__Goal of the exercise__.
Quote the lines from the line holding "Parse the screen: labels, road" to the very end of the listing, exactly, and no others.

__Listed records__.

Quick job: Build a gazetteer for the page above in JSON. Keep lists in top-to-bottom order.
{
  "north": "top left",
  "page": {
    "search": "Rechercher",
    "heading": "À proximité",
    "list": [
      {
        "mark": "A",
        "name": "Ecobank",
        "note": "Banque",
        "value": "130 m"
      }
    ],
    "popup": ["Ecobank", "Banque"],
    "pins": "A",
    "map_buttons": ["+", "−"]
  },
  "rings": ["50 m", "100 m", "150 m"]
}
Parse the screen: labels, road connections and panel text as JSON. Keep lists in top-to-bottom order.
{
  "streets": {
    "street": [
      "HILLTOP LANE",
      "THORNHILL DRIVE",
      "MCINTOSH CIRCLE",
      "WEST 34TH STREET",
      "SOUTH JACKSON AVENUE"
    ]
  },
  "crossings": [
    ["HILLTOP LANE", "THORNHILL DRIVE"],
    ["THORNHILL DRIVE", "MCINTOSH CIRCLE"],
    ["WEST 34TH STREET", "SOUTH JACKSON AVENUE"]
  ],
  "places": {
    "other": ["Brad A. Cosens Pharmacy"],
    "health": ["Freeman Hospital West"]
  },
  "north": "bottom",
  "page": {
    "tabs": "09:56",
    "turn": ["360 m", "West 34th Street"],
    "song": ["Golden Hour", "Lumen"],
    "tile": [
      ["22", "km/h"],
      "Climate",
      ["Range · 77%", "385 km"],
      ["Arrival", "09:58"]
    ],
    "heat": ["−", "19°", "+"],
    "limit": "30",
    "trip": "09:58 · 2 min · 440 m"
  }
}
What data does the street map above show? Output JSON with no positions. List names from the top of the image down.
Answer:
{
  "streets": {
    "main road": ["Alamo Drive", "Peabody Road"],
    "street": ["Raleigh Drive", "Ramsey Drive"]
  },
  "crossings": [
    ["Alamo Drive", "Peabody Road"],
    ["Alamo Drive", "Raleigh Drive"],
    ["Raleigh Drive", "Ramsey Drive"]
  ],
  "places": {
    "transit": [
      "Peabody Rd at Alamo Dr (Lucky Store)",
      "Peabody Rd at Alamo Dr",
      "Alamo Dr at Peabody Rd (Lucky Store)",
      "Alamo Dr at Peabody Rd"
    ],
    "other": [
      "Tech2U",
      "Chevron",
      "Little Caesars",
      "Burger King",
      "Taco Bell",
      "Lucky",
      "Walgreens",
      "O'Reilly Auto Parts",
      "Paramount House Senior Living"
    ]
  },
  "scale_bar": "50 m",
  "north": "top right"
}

__Written response__.
Parse the screen: labels, road connections and panel text as JSON. Keep lists in top-to-bottom order.
{
  "streets": {
    "street": [
      "HILLTOP LANE",
      "THORNHILL DRIVE",
      "MCINTOSH CIRCLE",
      "WEST 34TH STREET",
      "SOUTH JACKSON AVENUE"
    ]
  },
  "crossings": [
    ["HILLTOP LANE", "THORNHILL DRIVE"],
    ["THORNHILL DRIVE", "MCINTOSH CIRCLE"],
    ["WEST 34TH STREET", "SOUTH JACKSON AVENUE"]
  ],
  "places": {
    "other": ["Brad A. Cosens Pharmacy"],
    "health": ["Freeman Hospital West"]
  },
  "north": "bottom",
  "page": {
    "tabs": "09:56",
    "turn": ["360 m", "West 34th Street"],
    "song": ["Golden Hour", "Lumen"],
    "tile": [
      ["22", "km/h"],
      "Climate",
      ["Range · 77%", "385 km"],
      ["Arrival", "09:58"]
    ],
    "heat": ["−", "19°", "+"],
    "limit": "30",
    "trip": "09:58 · 2 min · 440 m"
  }
}
What data does the street map above show? Output JSON with no positions. List names from the top of the image down.
Answer:
{
  "streets": {
    "main road": ["Alamo Drive", "Peabody Road"],
    "street": ["Raleigh Drive", "Ramsey Drive"]
  },
  "crossings": [
    ["Alamo Drive", "Peabody Road"],
    ["Alamo Drive", "Raleigh Drive"],
    ["Raleigh Drive", "Ramsey Drive"]
  ],
  "places": {
    "transit": [
      "Peabody Rd at Alamo Dr (Lucky Store)",
      "Peabody Rd at Alamo Dr",
      "Alamo Dr at Peabody Rd (Lucky Store)",
      "Alamo Dr at Peabody Rd"
    ],
    "other": [
      "Tech2U",
      "Chevron",
      "Little Caesars",
      "Burger King",
      "Taco Bell",
      "Lucky",
      "Walgreens",
      "O'Reilly Auto Parts",
      "Paramount House Senior Living"
    ]
  },
  "scale_bar": "50 m",
  "north": "top right"
}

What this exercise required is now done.